Below are lines of data; restate word for word those running from the line containing "X132000000Y-94175000D03*" to the line containing "X111450000Y-91470000D03*", inclusive, and no others.

(Records for this task Opens)

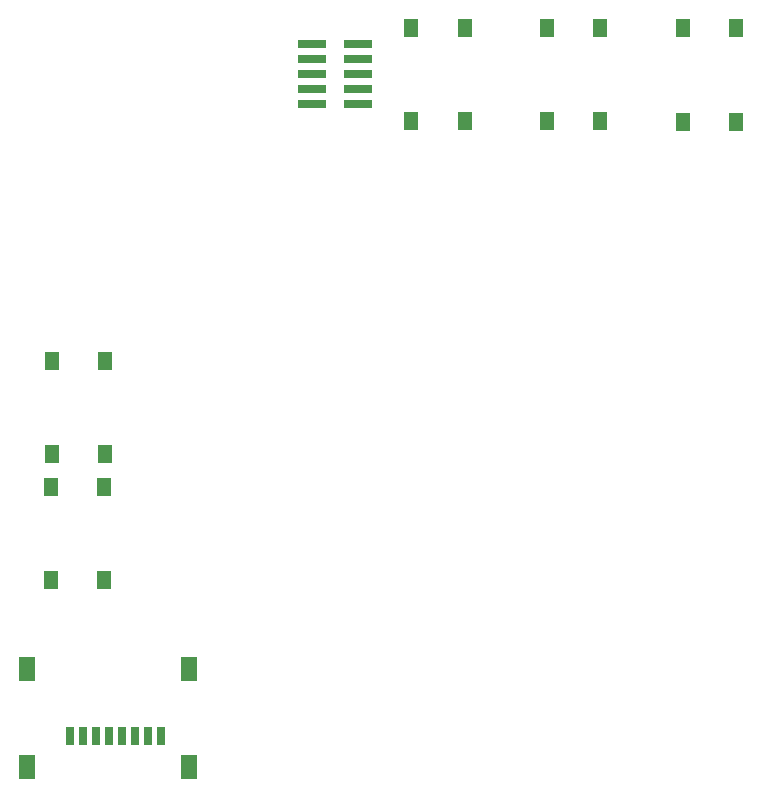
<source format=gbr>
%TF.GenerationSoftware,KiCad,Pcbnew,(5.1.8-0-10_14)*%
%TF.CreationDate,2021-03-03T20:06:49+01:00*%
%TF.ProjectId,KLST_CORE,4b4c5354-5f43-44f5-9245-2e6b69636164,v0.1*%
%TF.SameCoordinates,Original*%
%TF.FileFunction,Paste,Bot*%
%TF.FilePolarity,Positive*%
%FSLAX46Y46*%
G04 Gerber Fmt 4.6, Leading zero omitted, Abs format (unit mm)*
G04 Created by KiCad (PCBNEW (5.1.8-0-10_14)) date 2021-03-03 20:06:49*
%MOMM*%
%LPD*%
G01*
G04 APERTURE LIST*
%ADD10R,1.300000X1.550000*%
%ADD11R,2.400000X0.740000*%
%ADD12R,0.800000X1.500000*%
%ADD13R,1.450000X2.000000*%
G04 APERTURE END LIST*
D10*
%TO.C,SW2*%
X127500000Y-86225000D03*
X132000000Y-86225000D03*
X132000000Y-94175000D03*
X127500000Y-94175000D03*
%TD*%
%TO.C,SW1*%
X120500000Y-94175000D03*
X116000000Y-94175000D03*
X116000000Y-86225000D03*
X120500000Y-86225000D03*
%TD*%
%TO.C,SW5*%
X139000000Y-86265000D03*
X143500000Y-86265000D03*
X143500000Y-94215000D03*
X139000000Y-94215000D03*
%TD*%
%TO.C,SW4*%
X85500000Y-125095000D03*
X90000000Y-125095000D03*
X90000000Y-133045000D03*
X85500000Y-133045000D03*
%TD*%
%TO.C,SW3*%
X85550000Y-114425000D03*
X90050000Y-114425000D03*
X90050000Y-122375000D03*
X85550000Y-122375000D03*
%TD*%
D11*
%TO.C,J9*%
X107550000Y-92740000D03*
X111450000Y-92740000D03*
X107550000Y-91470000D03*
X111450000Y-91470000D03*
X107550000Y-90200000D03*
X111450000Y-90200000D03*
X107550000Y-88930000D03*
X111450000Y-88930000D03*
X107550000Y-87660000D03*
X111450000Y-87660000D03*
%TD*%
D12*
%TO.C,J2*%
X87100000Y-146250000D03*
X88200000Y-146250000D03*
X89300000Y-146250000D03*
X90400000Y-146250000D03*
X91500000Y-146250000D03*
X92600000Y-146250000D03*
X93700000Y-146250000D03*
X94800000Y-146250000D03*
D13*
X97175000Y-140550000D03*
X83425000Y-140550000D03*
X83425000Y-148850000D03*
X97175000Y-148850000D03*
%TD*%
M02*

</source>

(Records for this task Closes)

Solution
X132000000Y-94175000D03*
X127500000Y-94175000D03*
%TD*%
%TO.C,SW1*%
X120500000Y-94175000D03*
X116000000Y-94175000D03*
X116000000Y-86225000D03*
X120500000Y-86225000D03*
%TD*%
%TO.C,SW5*%
X139000000Y-86265000D03*
X143500000Y-86265000D03*
X143500000Y-94215000D03*
X139000000Y-94215000D03*
%TD*%
%TO.C,SW4*%
X85500000Y-125095000D03*
X90000000Y-125095000D03*
X90000000Y-133045000D03*
X85500000Y-133045000D03*
%TD*%
%TO.C,SW3*%
X85550000Y-114425000D03*
X90050000Y-114425000D03*
X90050000Y-122375000D03*
X85550000Y-122375000D03*
%TD*%
D11*
%TO.C,J9*%
X107550000Y-92740000D03*
X111450000Y-92740000D03*
X107550000Y-91470000D03*
X111450000Y-91470000D03*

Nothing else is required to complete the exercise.